Petitioner attempts to portray these variations as legal conflicts by maintaining,
for example, that the court below could have reached its conclusion in this
case only by according "deference" to the findings of the ALJ.
Pet. 8. The court did not "defer" to the ALJ, however, but rather
"agree[d]" with him, based on its own review of the evidence,
that "[a] decision based solely on Dr. Carroll's statements would not
have had the support of substantial evidence in the record." Pet. App.
14. Similarly, there is no inconsistency between the decision in this case
and Bath Iron Works' point (137 F.3d at 675) that an expert opinion may
constitute "substantial evidence" even though it speaks only in
terms of "reasonable probabilities." The court below did not reject
reliance on Dr. Carroll's opinion because it was rendered only to "a
reasonable degree of medical certainty" (Pet. 8), but rather because
the court shared the view of the ALJ and the BRB that the opinion was unduly
"hedged and speculative" as to the exact cause of Janich's death,
a point which was critical to the doctor's further opinion concerning whether
Janich's death was in any way related to his work. Pet. App. 14.
Nor is there weight to petitioner's claims that the decision below "requires
[that] the evidence presented * * * to rebut the presumption be sufficient
to persuade the ALJ on the ultimate issue" (Pet. 10) or "transforms
the burden in rebutting the presumption into the functional equivalent of
refuting the claim by a preponderance of the evidence" (Pet. 15). Apart
from stating as plainly as is possible that "the burden of persuasion
rests at all times on the claimant" (Pet. App. 10-11), the court of
appeals made clear that the employer need only produce evidence that, if
believed by the trier of fact and considered in isolation (rather than weighed
against the claimant's evidence), would be sufficient to support a finding
that the employee's injury or death was not related to his employment. See
id. at 12-14.2 At bottom, petitioner's contention, like that of the dissenters
below (and the dissenter in Bath Iron Works), is only that the court misapplied
the proper legal test. That contention does not merit further review.
CONCLUSION
The petition for writ of certiorari should be denied.
Respectfully submitted.
SETH P. WAXMAN
Solicitor General
HENRY L. SOLANO
Solicitor of Labor
ALLEN H. FELDMAN
Associate Solicitor
ELIZABETH HOPKINS
Attorney
Department of Labor
JANUARY 2000
1 Section 20 also establishes presumptions that notice of the claim is sufficient
and that the employee's injury or death was not due to his intoxication
or to his intention to injure or kill himself or another person. 33 U.S.C.
920(b)-(d).
2 Similarly, whatever the merit of petitioner's argument (Pet. 10-11, 13-15)

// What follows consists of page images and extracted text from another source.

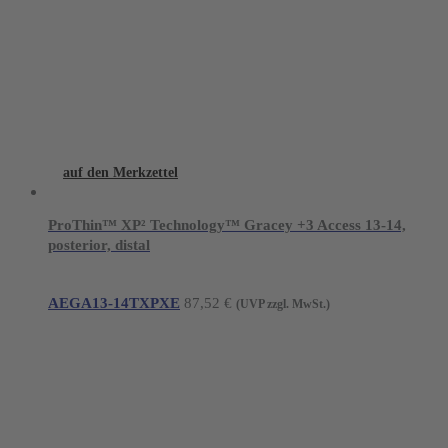
auf den Merkzettel
ProThin™ XP² Technology™ Gracey +3 Access 13-14,
posterior, distal
AEGA13-14TXPXE
87,52
€
(UVP zzgl. MwSt.)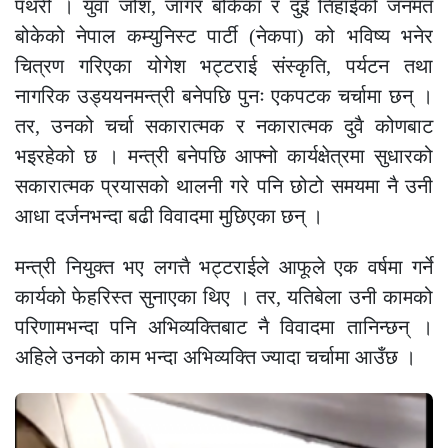
पथरी । युवा जोश, जाँगर बोकेका र दुई तिहाईको जनमत
बोकेको नेपाल कम्युनिस्ट पार्टी (नेकपा) को भविष्य भनेर
चित्रण गरिएका योगेश भट्टराई संस्कृति, पर्यटन तथा
नागरिक उड्ययनमन्त्री बनेपछि पुनः एकपटक चर्चामा छन् ।
तर, उनको चर्चा सकारात्मक र नकारात्मक दुवै कोणबाट
भइरहेको छ । मन्त्री बनेपछि आफ्नो कार्यक्षेत्रमा सुधारको
सकारात्मक प्रयासको थालनी गरे पनि छोटो समयमा नै उनी
आधा दर्जनभन्दा बढी विवादमा मुछिएका छन् ।
मन्त्री नियुक्त भए लगत्तै भट्टराईले आफूले एक वर्षमा गर्ने
कार्यको फेहरिस्त सुनाएका थिए । तर, यतिबेला उनी कामको
परिणामभन्दा पनि अभिव्यक्तिबाट नै विवादमा तानिन्छन् ।
अहिले उनको काम भन्दा अभिव्यक्ति ज्यादा चर्चामा आउँछ ।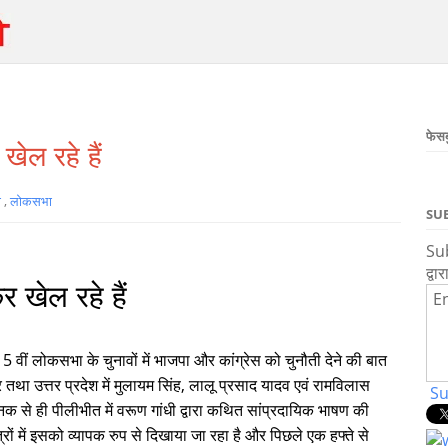
फेस
ेल रहे हैं
ा
,
लोकसभा
SU
Sub
द्वार
 खेल रहे हैं
En
5 वीं लोकसभा के चुनावों में भाजपा और कांग्रेस को चुनौती देने की बात
र तथा उत्तर प्रदेश में मुलायम सिंह, लालू प्रसाद यादव एवं रामविलास
Su
क से ही पीलीभीत में वरूण गांधी द्वारा कथित सांप्रदायिक भाषण की
ों में इसको व्यापक रुप से दिखाया जा रहा है और पिछले एक हफ्ते से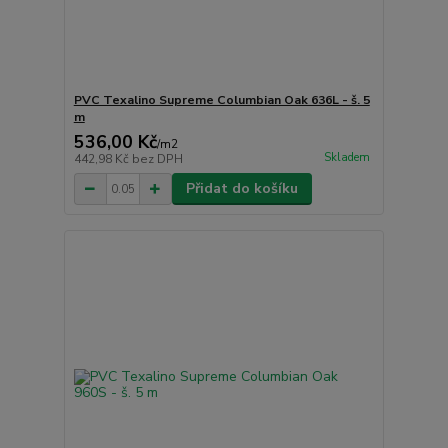
PVC Texalino Supreme Columbian Oak 636L - š. 5
m
536,00 Kč
/
m2
Skladem
442,98 Kč
bez DPH
Přidat do košíku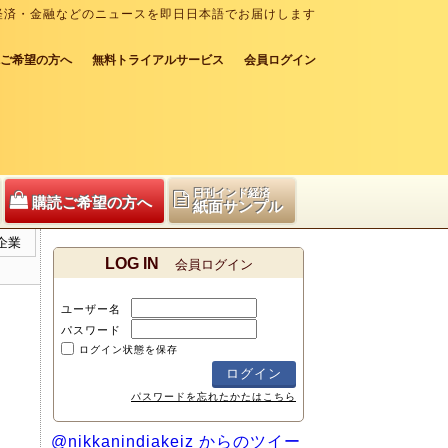
経済・金融などのニュースを即日日本語でお届けします
ご希望の方へ
無料トライアルサービス
会員ログイン
日刊インド経済
購読ご希望の方へ
紙面サンプル
企業
LOG IN
会員ログイン
ユーザー名
パスワード
ログイン状態を保存
パスワードを忘れたかたはこちら
@nikkanindiakeiz からのツイー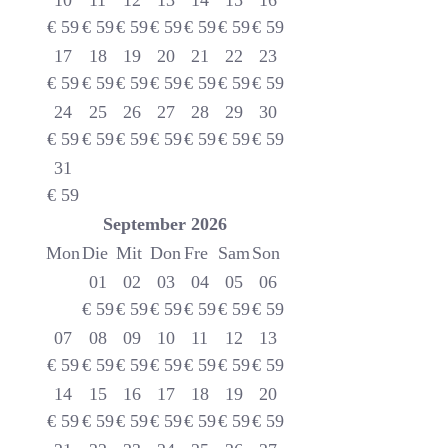
10
11
12
13
14
15
16
€
59
€
59
€
59
€
59
€
59
€
59
€
59
17
18
19
20
21
22
23
€
59
€
59
€
59
€
59
€
59
€
59
€
59
24
25
26
27
28
29
30
€
59
€
59
€
59
€
59
€
59
€
59
€
59
31
€
59
September
2026
Mon
Die
Mit
Don
Fre
Sam
Son
01
02
03
04
05
06
€
59
€
59
€
59
€
59
€
59
€
59
07
08
09
10
11
12
13
€
59
€
59
€
59
€
59
€
59
€
59
€
59
14
15
16
17
18
19
20
€
59
€
59
€
59
€
59
€
59
€
59
€
59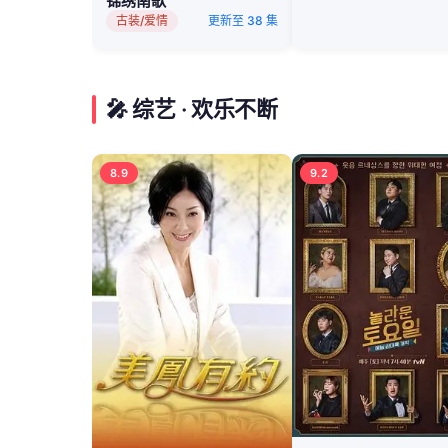
锦绣南歌
古装/爱情
更新至 38 集
🎤 综艺 · 欢乐不断
8.9
9.2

that credibility should play no role in determining whether the presumption
has been rebutted, this case presents no such issue. As the BRB noted (Pet.
App. 28), the ALJ specifically found Dr. Carroll to be "credible"
(id. at 57), and the court of appeals did not question that assessment.
The court instead upheld the ALJ's determination that "Carroll's testimony
was so hedged and speculative that it did not, even taking it at face value,
undercut Mrs. Janich's prima facie case." Id. at 14 (emphasis added).